Plenty of Canadian content was evident at two major mining industry conferences, the Australian Gold Conference in Kalgoorlie and the World Diamond Conference in Perth.

Several speakers at the gold conference emphasized that while Canada is a major venture-capital market for exploration dollars, most of those funds are going outside the country, largely into Latin America.

Chairman Peter Vanderspuy of Delta Gold, which undertook a selection process before acquiring a base metal project in Zimbabwe, said Canada remains unattractive for several reasons, including land claims disputes and excessive concern over environmental issues.

“The politics were still good in the halcyon mid-1980s,” Vanderspuy said. “If you staked a claim over an old mine in Ontario, you didn’t inherit 50-plus years of environmental liability.”

Australia’s gold production is almost double that of Canada and could eventually eclipse that of the U.S., delegates were told. More than 75% of the gold comes from Western Australia, where exploration expenditures were ahead 40% in 1994, compared with the previous year.

At the diamond conference, which attracted about 370 delegates, the Lac de Gras play in the Northwest Territories took centre stage. Australia’s recent boom in diamond exploration was a direct result of the Canadian discovery; likewise, the market here went bust shortly after the downturn in Canada. Keith Ives, retiring director of research and information for the Central Selling Organization (CSO), predicted that Canada would become a major diamond producer in the years ahead.

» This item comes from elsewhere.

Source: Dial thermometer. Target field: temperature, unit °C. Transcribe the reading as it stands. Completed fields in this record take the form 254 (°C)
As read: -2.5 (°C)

Ives forecast a 6% consumer growth rate for diamonds during the next five years, which bodes well for any future Canadian production.

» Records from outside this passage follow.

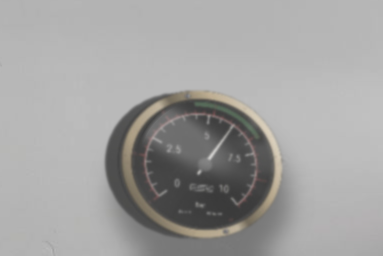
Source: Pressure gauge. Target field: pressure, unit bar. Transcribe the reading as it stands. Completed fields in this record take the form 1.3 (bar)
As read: 6 (bar)
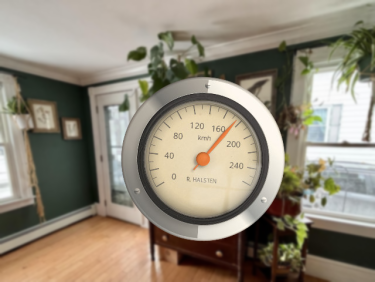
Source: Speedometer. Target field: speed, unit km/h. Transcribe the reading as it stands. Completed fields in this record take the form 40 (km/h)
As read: 175 (km/h)
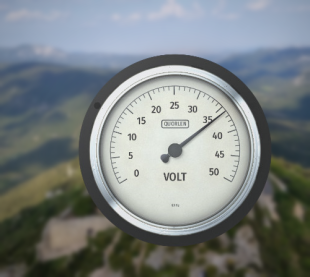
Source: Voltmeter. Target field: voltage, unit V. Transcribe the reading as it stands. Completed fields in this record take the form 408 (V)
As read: 36 (V)
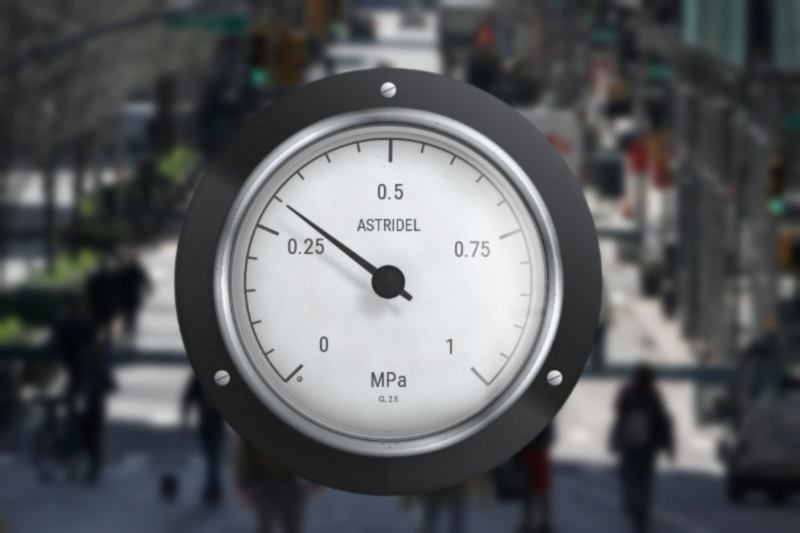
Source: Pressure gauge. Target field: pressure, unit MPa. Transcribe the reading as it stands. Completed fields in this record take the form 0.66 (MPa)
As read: 0.3 (MPa)
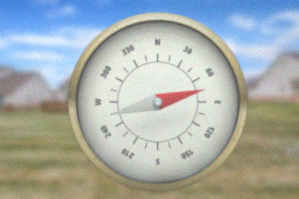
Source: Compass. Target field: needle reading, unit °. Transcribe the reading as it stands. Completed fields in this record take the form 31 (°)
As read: 75 (°)
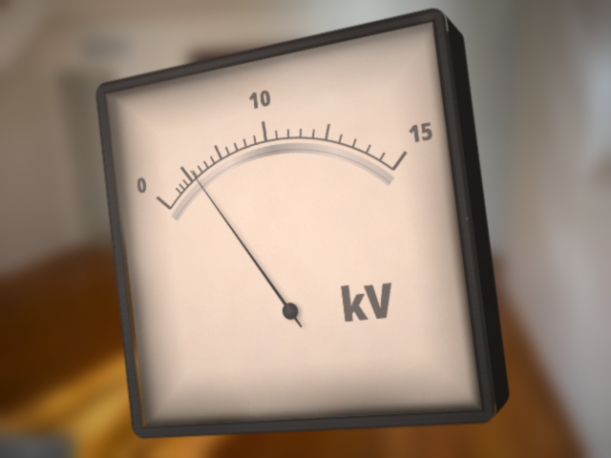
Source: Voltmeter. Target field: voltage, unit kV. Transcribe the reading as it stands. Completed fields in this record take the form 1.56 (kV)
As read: 5.5 (kV)
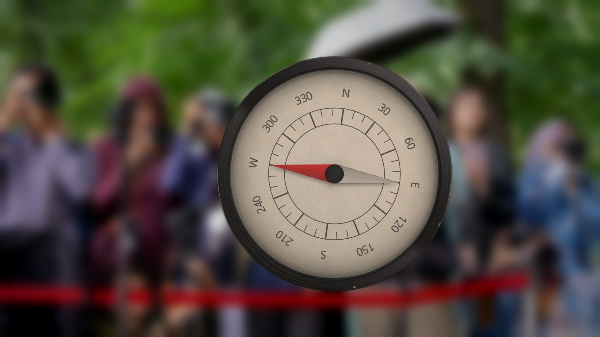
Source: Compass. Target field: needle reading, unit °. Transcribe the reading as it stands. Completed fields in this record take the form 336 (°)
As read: 270 (°)
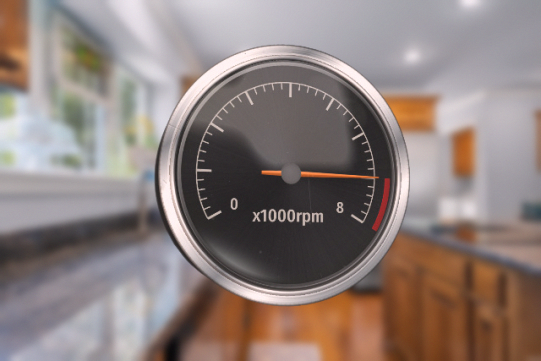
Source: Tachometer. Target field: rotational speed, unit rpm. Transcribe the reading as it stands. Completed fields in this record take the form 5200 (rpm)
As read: 7000 (rpm)
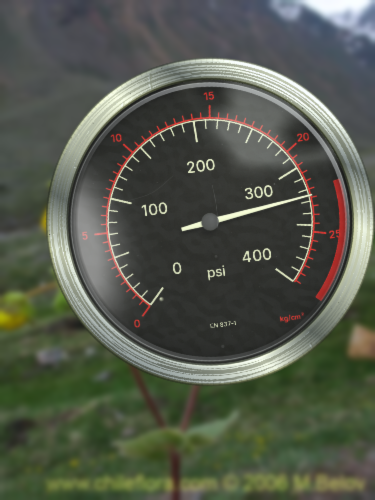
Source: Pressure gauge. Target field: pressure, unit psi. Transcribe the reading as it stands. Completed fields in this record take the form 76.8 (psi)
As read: 325 (psi)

Global diamond sales currently exceed production, but Russia has been selling diamonds from its stockpiles on the open market, independently of CSO. Asia represents a major consumer market for diamonds today, Ives said. Among the presenters was Australian diamond producer Ashton Mining. The company is internationally, including in Scandinavia, where it has tied up more than 400,000 sq. km of ground in four countries: Finland, Norway, Sweden and the Republic of Karelia (across the border from Finland). In Finland, the company reports the discovery of 20 kimberlites, 13 of which are diamond-bearing.